Abstract

Background:The World Health Organization recommends exclusive breastfeeding until age 6 mo. Studies relying on mothers’ self-reported behaviors have shown that lactation counseling increases both the rate and duration of exclusive breastfeeding.Objective:We aimed to validate reported infant feeding practices in rural Bangladesh; intakes of breast milk and nonbreast-milk water were measured by the dose-given-to-the mother deuterium dilution technique.Design:Subjects were drawn from the large-scale Maternal and Infant Nutrition Interventions, Matlab, study of combined interventions to improve maternal and infant health, in which women were randomly assigned to receive either exclusive breastfeeding counseling or standard health care messages. Data on infant feeding practices were collected by questionnaire at monthly visits. Intakes of breast milk and nonbreast-milk water were measured in a subsample of 98 mother-infant pairs (mean infant age: 14.3 wk) and compared with questionnaire data reporting feeding practices.Results:Seventy-five of the 98 subjects reported exclusive breastfeeding. Mean (±SD) breast milk intake was 884 ± 163 mL/d in that group and 791 ± 180 mL/d in the group reported as nonexclusively breastfed (P= 0.0267). Intakes of nonbreast-milk water were 40 ± 80.6 and 166 ± 214 mL/d (P< 0.0001), respectively.

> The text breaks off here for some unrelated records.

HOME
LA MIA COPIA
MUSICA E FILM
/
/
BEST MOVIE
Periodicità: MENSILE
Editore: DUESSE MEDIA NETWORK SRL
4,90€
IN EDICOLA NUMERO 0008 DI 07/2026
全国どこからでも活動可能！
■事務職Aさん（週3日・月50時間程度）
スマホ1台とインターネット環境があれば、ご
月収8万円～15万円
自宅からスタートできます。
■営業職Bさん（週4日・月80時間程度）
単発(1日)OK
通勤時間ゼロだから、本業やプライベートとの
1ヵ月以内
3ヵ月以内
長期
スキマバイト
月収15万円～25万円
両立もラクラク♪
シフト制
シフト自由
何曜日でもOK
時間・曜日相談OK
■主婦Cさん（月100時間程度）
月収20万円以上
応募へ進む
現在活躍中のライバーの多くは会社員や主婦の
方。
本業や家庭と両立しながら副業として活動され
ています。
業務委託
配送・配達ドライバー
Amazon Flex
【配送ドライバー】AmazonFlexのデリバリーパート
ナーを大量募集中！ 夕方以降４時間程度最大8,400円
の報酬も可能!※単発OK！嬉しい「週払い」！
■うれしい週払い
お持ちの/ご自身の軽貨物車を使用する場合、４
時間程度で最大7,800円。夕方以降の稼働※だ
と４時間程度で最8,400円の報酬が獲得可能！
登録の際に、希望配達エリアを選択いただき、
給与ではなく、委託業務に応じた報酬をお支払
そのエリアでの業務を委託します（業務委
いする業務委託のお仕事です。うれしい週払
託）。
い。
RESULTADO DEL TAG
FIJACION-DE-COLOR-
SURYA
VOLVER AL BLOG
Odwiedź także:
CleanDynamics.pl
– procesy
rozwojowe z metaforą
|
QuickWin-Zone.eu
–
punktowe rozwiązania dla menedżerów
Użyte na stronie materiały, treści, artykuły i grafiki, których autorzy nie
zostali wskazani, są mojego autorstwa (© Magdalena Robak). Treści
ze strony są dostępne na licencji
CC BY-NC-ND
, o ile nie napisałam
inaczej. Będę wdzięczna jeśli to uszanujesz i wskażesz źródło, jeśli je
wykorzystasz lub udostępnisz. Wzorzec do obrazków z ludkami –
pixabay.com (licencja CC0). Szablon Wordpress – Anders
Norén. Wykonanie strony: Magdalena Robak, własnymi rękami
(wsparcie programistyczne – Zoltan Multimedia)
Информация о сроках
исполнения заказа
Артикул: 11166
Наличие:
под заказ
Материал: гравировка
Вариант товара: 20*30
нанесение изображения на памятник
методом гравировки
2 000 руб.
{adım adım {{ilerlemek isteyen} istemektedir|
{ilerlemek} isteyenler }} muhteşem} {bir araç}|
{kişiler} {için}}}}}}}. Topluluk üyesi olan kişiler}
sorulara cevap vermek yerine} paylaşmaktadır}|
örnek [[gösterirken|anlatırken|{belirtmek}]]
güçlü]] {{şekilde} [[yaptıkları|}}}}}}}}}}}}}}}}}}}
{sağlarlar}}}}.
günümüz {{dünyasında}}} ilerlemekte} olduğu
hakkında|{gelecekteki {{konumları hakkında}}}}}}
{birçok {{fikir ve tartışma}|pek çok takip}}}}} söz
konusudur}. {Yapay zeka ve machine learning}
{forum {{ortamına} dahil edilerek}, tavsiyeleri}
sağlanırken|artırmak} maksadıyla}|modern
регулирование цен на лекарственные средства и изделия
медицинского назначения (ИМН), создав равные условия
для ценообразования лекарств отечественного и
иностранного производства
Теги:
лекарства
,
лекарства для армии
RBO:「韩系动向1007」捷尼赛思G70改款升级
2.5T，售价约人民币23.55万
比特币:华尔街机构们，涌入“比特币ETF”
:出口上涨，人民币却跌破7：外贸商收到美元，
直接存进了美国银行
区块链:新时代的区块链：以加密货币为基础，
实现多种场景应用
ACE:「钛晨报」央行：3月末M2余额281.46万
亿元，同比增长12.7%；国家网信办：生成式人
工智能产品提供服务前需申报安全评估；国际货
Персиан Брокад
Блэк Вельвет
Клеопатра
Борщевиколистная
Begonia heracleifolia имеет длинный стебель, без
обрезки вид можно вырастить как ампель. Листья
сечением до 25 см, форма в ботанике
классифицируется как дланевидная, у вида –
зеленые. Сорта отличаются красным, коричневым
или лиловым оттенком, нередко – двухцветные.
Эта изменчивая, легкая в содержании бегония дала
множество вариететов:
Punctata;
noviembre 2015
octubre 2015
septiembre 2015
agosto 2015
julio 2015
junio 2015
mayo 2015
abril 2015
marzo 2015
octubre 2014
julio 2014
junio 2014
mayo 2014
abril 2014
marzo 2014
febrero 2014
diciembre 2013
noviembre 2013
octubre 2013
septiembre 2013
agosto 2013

Objective cross-validation using deuterium dilution data showed good accuracy in reporting of feeding practices, although apparent misreporting was widely present in both groups.Conclusions:The dose-given-to-the-mother deuterium dilution technique can be applied to validate reported feeding behaviors. Whereas this technique shows that the reports of feeding practices were accurate at the group level, it is not adequate to distinguish between feeding practices in individual infants.